Начну издалека. Пять лет назад, в феврале 2015 года, в Зале Чайковского прошло концертное исполнение оперы «Демон» Антона Рубинштейна. Режиссером постановки был Дмитрий Бертман, в роли Демона выступил Дмитрий Хворостовский, Тамары – Асмик Григорян.
То представление было незабываемым. Сидя у экрана, я совершенно забыла, что исполнение «концертное», - так по-настоящему и всерьез играли эти двое - Дмитрий и Асмик.
Сильный мужественный баритон и высокое нежное сопрано – между ними шла борьба. Демон, полюбив Тамару, зовет ее разделить его одиночество, стать «царицей мира» в надзвездных краях, куда обещает взять. Бедная Тамара убегает от искушающих слов, прячется от них в стенах монастыря...

МАТЕРИАЛ
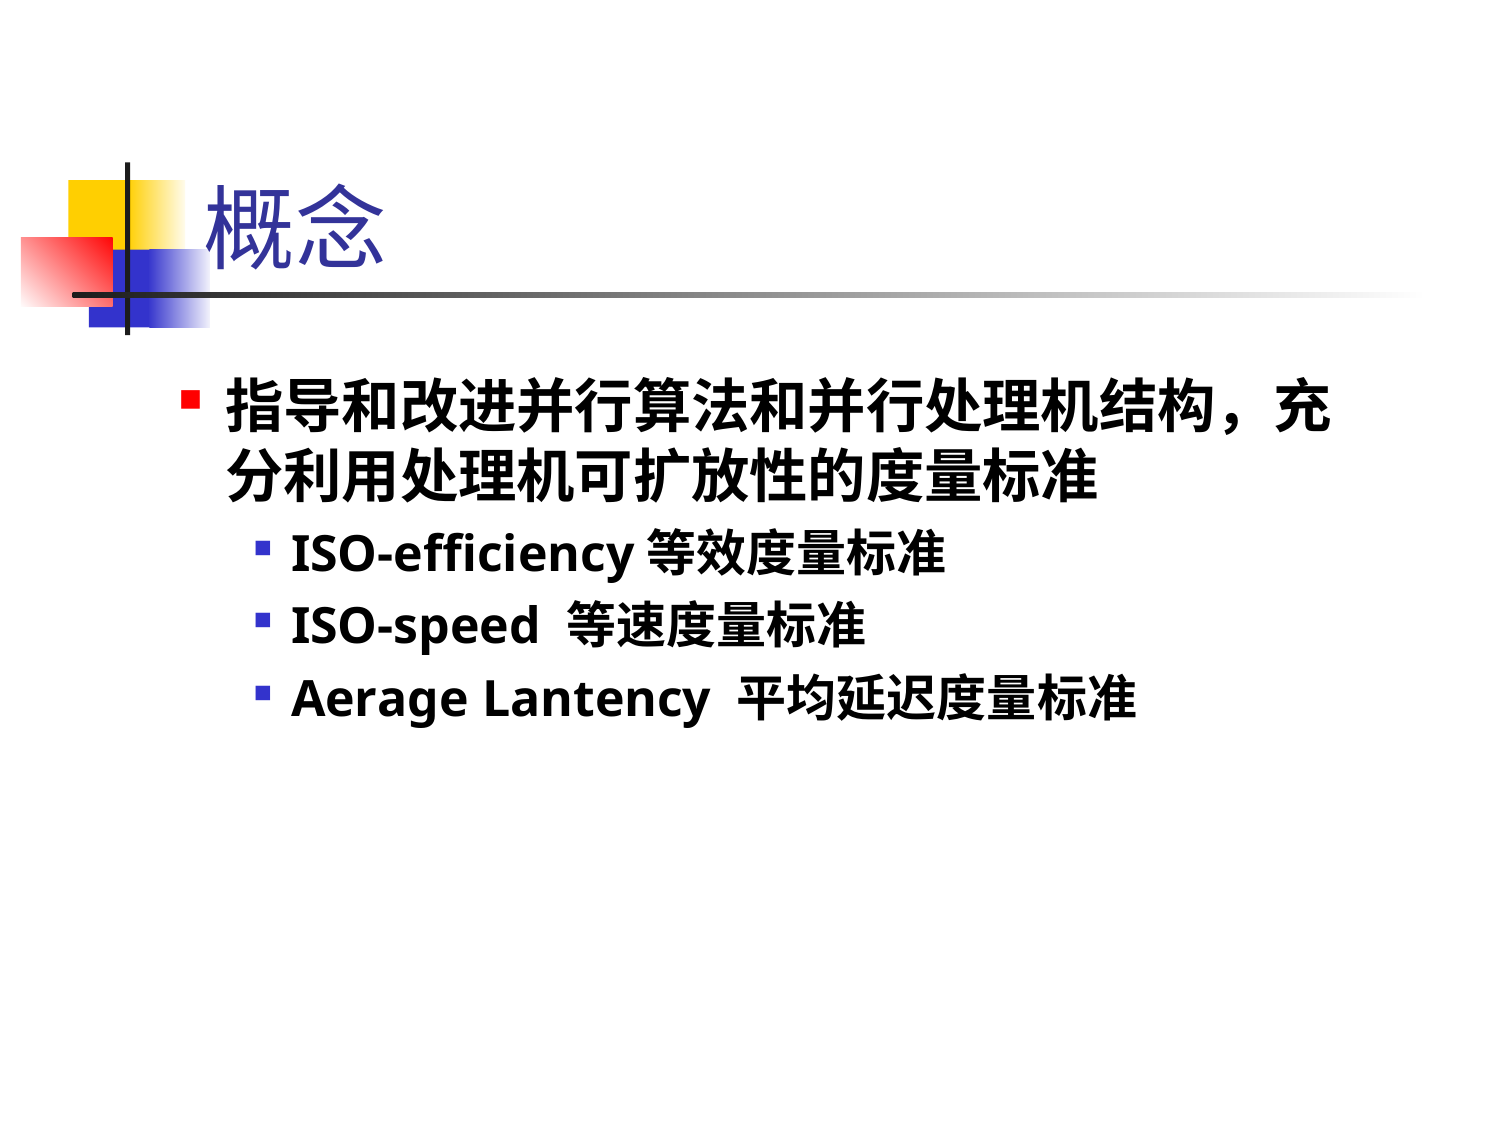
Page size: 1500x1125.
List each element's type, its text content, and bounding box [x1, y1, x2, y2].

ЗАДАЧИ И ЗАДАНИЯ
(a) Ответьте по тексту об опере «Демон»:
(i) Когда и где прошло концертное исполнение оперы?
(ii) Кто исполнил партию Тамары?
(iii) Где Тамара прячется от искушающих слов?
(b) Выведите отрывок текста об опере «Демон» от слов «Начну издалека. Пять» до слов «Тамары – Асмик Григорян.» включительно.
Материал для работы не понадобится.

ПОЛНЫЕ РЕШЕНИЯ
(a)
(i) В феврале 2015 года, в Зале Чайковского.
(ii) Асмик Григорян.
(iii) В стенах монастыря.

(b)
Начну издалека. Пять лет назад, в феврале 2015 года, в Зале Чайковского прошло концертное исполнение оперы «Демон» Антона Рубинштейна. Режиссером постановки был Дмитрий Бертман, в роли Демона выступил Дмитрий Хворостовский, Тамары – Асмик Григорян.